A cura di Stefano Chiodi

Spazi vuoti, stanze libere e campi larghi. Luoghi, set, scenografie dove si muovono figure, animali e umane, dove esplodono scenari sottratti alla realtà. La mostra che ZimmerFrei ha realizzato al MAMbo di Bologna, è la sintesi di un percorso che dura da più di dieci anni e che ha trascinato il gruppo negli ambiti più disparati del linguaggio, facendoli approdare in una terra sospesa a metà fra lo spazio e il tempo, in un campo largo di vedute, suoni, allegorie.
Ogni lavoro presentato è una fessura aperta sul reale, che ci invita ad aprire lo sguardo, senza nessuna precauzione. Cominciamo da un indizio, la serie dei Panorami che il gruppo ha realizzato in diverse città europee, e in cui viene catturata quella bidimensionalità del tempo che appartiene al piano misterioso dei fenomeni e del reale. E’ un tempo affilato e rallentato che si sovrappone a quello in velocità, grazie alla tecnica del time-lapse, che comprime in pochi minuti il materiale girato in un’intera giornata.

Esercizi
A. Nel testo sulla mostra di ZimmerFrei, che cosa fa la tecnica del time-lapse usata nella serie dei Panorami?
B. Porta avanti il testo sulla mostra di ZimmerFrei a partire dalla sua ultima frase.
Questo materiale viene da un'altra fonte.

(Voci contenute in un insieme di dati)
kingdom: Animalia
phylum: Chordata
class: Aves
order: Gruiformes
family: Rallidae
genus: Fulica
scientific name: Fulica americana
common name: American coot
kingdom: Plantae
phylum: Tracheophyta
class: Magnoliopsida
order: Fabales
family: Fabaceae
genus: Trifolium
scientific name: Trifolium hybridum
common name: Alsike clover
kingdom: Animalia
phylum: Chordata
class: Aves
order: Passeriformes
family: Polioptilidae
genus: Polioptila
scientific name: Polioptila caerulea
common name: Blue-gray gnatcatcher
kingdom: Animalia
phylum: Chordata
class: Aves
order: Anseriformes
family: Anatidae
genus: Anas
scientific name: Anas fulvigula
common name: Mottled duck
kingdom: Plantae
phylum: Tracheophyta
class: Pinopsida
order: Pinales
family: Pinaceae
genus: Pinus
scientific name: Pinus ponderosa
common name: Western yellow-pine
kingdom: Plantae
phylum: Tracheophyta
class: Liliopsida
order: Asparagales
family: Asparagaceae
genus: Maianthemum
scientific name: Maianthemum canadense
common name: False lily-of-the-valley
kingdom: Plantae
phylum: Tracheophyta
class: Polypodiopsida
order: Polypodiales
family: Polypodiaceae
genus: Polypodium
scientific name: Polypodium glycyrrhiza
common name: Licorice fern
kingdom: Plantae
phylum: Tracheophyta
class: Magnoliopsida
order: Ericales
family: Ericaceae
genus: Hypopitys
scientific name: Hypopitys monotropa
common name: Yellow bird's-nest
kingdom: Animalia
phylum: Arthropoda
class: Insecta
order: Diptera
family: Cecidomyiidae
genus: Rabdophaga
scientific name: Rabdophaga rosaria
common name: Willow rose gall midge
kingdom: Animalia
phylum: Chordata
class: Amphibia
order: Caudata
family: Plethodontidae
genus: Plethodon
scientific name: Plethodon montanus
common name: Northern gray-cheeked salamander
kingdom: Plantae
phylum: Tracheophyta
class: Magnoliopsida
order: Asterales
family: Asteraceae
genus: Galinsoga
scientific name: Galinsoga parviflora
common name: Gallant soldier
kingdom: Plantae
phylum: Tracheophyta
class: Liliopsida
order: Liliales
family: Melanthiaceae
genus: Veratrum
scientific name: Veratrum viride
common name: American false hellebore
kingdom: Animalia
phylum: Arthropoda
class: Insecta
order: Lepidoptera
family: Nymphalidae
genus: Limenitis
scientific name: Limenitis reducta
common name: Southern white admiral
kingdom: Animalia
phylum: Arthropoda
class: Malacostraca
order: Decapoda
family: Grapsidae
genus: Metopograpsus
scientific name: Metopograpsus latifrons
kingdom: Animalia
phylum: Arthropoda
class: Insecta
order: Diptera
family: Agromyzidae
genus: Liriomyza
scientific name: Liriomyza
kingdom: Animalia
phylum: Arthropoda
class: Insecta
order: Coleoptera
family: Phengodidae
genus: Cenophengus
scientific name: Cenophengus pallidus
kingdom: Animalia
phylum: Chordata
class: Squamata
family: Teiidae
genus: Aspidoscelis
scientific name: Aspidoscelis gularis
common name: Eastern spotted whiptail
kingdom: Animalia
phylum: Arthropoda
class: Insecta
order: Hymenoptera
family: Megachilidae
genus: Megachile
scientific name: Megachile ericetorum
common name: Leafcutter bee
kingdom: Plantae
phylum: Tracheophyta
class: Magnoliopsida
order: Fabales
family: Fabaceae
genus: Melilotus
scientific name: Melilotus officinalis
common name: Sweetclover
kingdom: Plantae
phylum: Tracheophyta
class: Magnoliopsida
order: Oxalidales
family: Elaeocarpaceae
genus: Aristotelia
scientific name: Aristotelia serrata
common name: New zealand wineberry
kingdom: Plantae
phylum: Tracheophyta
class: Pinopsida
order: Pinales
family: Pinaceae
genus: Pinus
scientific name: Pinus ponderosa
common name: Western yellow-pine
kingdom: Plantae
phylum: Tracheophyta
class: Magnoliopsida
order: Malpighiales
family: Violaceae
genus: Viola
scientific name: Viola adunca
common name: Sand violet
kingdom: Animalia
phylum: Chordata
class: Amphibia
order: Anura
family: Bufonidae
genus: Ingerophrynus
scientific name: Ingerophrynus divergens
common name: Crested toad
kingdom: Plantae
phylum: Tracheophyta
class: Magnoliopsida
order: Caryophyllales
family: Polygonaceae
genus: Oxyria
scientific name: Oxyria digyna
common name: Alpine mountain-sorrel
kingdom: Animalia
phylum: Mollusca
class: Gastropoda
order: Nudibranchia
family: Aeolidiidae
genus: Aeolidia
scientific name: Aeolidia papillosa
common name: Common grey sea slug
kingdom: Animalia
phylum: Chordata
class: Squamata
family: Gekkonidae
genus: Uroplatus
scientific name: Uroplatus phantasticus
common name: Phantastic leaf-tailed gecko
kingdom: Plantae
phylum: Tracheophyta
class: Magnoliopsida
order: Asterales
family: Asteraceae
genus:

Risposte
A. Comprime in pochi minuti il materiale girato in un'intera giornata.

B.
Basta superare la parete centrale che reca il titolo della mostra, ‘Campo largo’ per cadere nella trappola di una rete sospesa a mezz’aria dentro allo spazio principale del museo. Non è più stanza, né luogo, né spazio. È un paesaggio, la Radura, dove è possibile ritagliarsi un momento intimo e solenne. La rete cala dal soffitto, formando dolci onde, e proiettando ombre di luce violacea a terra, cadenzate dal suono lontano di cinque carillon. È un deserto onirico, che s’impone all’improvviso contenendo tutto ciò che le sta sotto e intorno. Così, ci si può abbandonare alla visione delle altre opere dislocate nello spazio espositivo, mantenendo un legame affettivo con lo spazio simbolico ed esperienziale creato dalla rete. Compiere un giro a 360° con la mano tesa sugli occhi ed esplorare, ascoltare altre voci, altri rumori, altri paesaggi rubati.
Non sono soltanto i sensi, ma è la memoria che si attiva, il ricordo, la percezione di un deja vou e di un deja entendu. E’ il caso di ‘Senza Titolo (di un Dio minore)’, dove un vecchio registratore a bobine riproduce un’intercettazione telefonica di due soggetti: A e B. Due potenti, due notabili che, nella loro lunga conversazione, ci raccontano qualcosa sulle dinamiche più intime del potere, ed è automatico associare il dialogo ad uno dei tanti letti in questi anni sulla stampa.
Con lo stesso realismo, meno sarcastico, ma altrettanto pungente, guardiamo il video LKN Confidential girato a Bruxelles in un’unica strada, di cui vengono messe in luce le relazioni, i conflitti, il quotidiano, i commerci, la fragilità umana.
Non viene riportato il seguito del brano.